> Assigned task
The job is to output each record exactly as it stands, pictures excluded.

> Supplied records
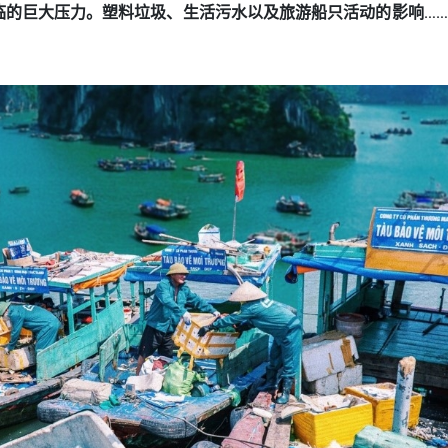
临的巨大压力。塑料垃圾、生活污水以及旅游船只活动的影响…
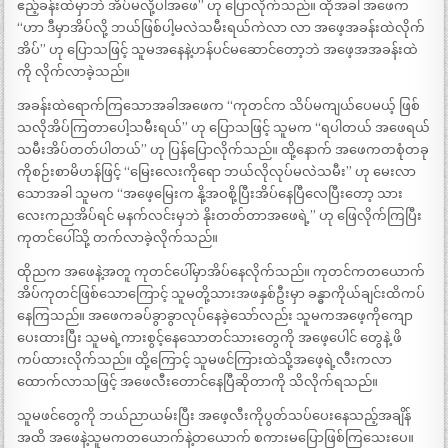
ဧည့်ခန်းထဲမှာဘဲ အိပ်မလို့ပါအဖေ” ဟု ပြောလိုက်သည်။ ထိုအခါ အဖေက
“ဟာ ဒီမှာအိပ်လို့ ဘယ်ဖြစ်ပါ့မလဲသမီးရယ်ကဲလာ လာ အဖေ့အခန်းထဲလိုက်
အိပ်” ဟု ပြောသဖြင့် သူမအနေနဲ့ဟန်ပင်မဆောင်တော့ဘဲ အဖေ့အအခန်းထဲ
ကို လိုက်လာခဲ့သည်။
အခန်းထဲရောက်ကြသောအခါအဖေက “ကုတင်က သိပ်မကျယ်ပေမယ့် ဖြစ်
သလိုအိပ်ကြတာပေါ့သမီးရယ်” ဟု ပြောသဖြင့် သူမက “ရပါတယ် အဖေရယ်
သမီးအိပ်တတ်ပါတယ်” ဟု ပြန်ပြောလိုက်သည်။ ထို့နောက် အဖေကတစုံတခု
ကိုစဉ်းစာမိဟန်ဖြင့် “မြေးလေးကိုရော ဘယ်လိုလုပ်မလဲသမီး” ဟု မေးလာ
သောအခါ သူမက “အဖေ့မြေးက နို့အဝစို့ပြီးအိပ်နေပြီလေပြီးတော့ သား
လေးကညအိပ်ရင် မနက်လင်းမှဘဲ နိုးတတ်တာအဖေရဲ့” ဟု ဖြေလိုက်ကြပြီး
ကုတင်ပေါ်သို့ တက်လာခဲ့လိုက်သည်။
ထိုညက အဖေနဲ့အတူ ကုတင်ပေါ်မှာအိပ်နေလိုက်သည်။ ကုတင်ကတယောက်
အိပ်ကုတင်ဖြစ်သောကြောင့် သူမတို့သားအဖနှစ်ဦးမှာ ခန္ဓာကိုယ်ချင်းထိကပ်
နေကြသည်။ အဖေကခပ်ခွာခွာလုပ်နေခဲ့သော်လည်း သူမကအဖေ့ကိုကျော
ပေးထားပြီး သူမရဲ့ကားစွင့်နေသောတင်သားတွေကို အဖေ့ပေါင် တွေနဲ့ ဖိ
ကပ်ထားလိုက်သည်။ ထို့ကြောင့် သူမဖင်ကြားထဲသို့အဖေ့ရဲ့လီးကလာ
ထောက်လာသဖြင့် အဖေလီးတောင်နေပြီဆိုတာကို သိလိုက်ရသည်။
သူမဖင်တွေကို ဘယ်ညာယမ်းပြီး အဖေ့လီးကိုပွတ်သပ်ပေးနေသည့်အချိန်
အထိ အဖေနဲ့သူမကတယောက်နဲ့တယောက် စကားမပြောဖြစ်ကြသေးပေ။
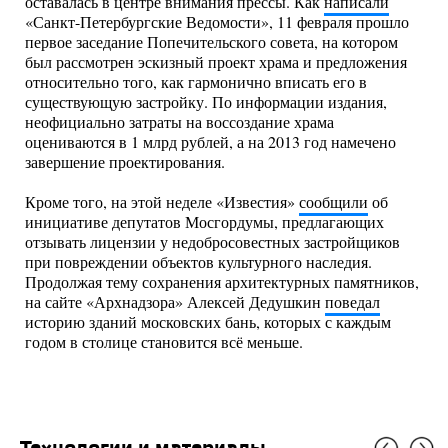
оставалась в центре внимания прессы. Как
написали
«Санкт-Петербургские Ведомости», 11 февраля прошло
первое заседание Попечительского совета, на котором
был рассмотрен эскизный проект храма и предложения
относительно того, как гармонично вписать его в
существующую застройку. По информации издания,
неофициально затраты на воссоздание храма
оцениваются в 1 млрд рублей, а на 2013 год намечено
завершение проектирования.
Кроме того, на этой неделе «Известия»
сообщили
об
инициативе депутатов Мосгордумы, предлагающих
отзывать лицензии у недобросовестных застройщиков
при повреждении объектов культурного наследия.
Продолжая тему сохранения архитектурных памятников,
на сайте «Архнадзора» Алексей Дедушкин
поведал
историю зданий московских бань, которых с каждым
годом в столице становится всё меньше.
Технологии и материалы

> Reply to the task
临的巨大压力。塑料垃圾、生活污水以及旅游船只活动的影响…
ဧည့်ခန်းထဲမှာဘဲ အိပ်မလို့ပါအဖေ” ဟု ပြောလိုက်သည်။ ထိုအခါ အဖေက
“ဟာ ဒီမှာအိပ်လို့ ဘယ်ဖြစ်ပါ့မလဲသမီးရယ်ကဲလာ လာ အဖေ့အခန်းထဲလိုက်
အိပ်” ဟု ပြောသဖြင့် သူမအနေနဲ့ဟန်ပင်မဆောင်တော့ဘဲ အဖေ့အအခန်းထဲ
ကို လိုက်လာခဲ့သည်။
အခန်းထဲရောက်ကြသောအခါအဖေက “ကုတင်က သိပ်မကျယ်ပေမယ့် ဖြစ်
သလိုအိပ်ကြတာပေါ့သမီးရယ်” ဟု ပြောသဖြင့် သူမက “ရပါတယ် အဖေရယ်
သမီးအိပ်တတ်ပါတယ်” ဟု ပြန်ပြောလိုက်သည်။ ထို့နောက် အဖေကတစုံတခု
ကိုစဉ်းစာမိဟန်ဖြင့် “မြေးလေးကိုရော ဘယ်လိုလုပ်မလဲသမီး” ဟု မေးလာ
သောအခါ သူမက “အဖေ့မြေးက နို့အဝစို့ပြီးအိပ်နေပြီလေပြီးတော့ သား
လေးကညအိပ်ရင် မနက်လင်းမှဘဲ နိုးတတ်တာအဖေရဲ့” ဟု ဖြေလိုက်ကြပြီး
ကုတင်ပေါ်သို့ တက်လာခဲ့လိုက်သည်။
ထိုညက အဖေနဲ့အတူ ကုတင်ပေါ်မှာအိပ်နေလိုက်သည်။ ကုတင်ကတယောက်
အိပ်ကုတင်ဖြစ်သောကြောင့် သူမတို့သားအဖနှစ်ဦးမှာ ခန္ဓာကိုယ်ချင်းထိကပ်
နေကြသည်။ အဖေကခပ်ခွာခွာလုပ်နေခဲ့သော်လည်း သူမကအဖေ့ကိုကျော
ပေးထားပြီး သူမရဲ့ကားစွင့်နေသောတင်သားတွေကို အဖေ့ပေါင် တွေနဲ့ ဖိ
ကပ်ထားလိုက်သည်။ ထို့ကြောင့် သူမဖင်ကြားထဲသို့အဖေ့ရဲ့လီးကလာ
ထောက်လာသဖြင့် အဖေလီးတောင်နေပြီဆိုတာကို သိလိုက်ရသည်။
သူမဖင်တွေကို ဘယ်ညာယမ်းပြီး အဖေ့လီးကိုပွတ်သပ်ပေးနေသည့်အချိန်
အထိ အဖေနဲ့သူမကတယောက်နဲ့တယောက် စကားမပြောဖြစ်ကြသေးပေ။
оставалась в центре внимания прессы. Как
написали
«Санкт-Петербургские Ведомости», 11 февраля прошло
первое заседание Попечительского совета, на котором
был рассмотрен эскизный проект храма и предложения
относительно того, как гармонично вписать его в
существующую застройку. По информации издания,
неофициально затраты на воссоздание храма
оцениваются в 1 млрд рублей, а на 2013 год намечено
завершение проектирования.
Кроме того, на этой неделе «Известия»
сообщили
об
инициативе депутатов Мосгордумы, предлагающих
отзывать лицензии у недобросовестных застройщиков
при повреждении объектов культурного наследия.
Продолжая тему сохранения архитектурных памятников,
на сайте «Архнадзора» Алексей Дедушкин
поведал
историю зданий московских бань, которых с каждым
годом в столице становится всё меньше.
Технологии и материалы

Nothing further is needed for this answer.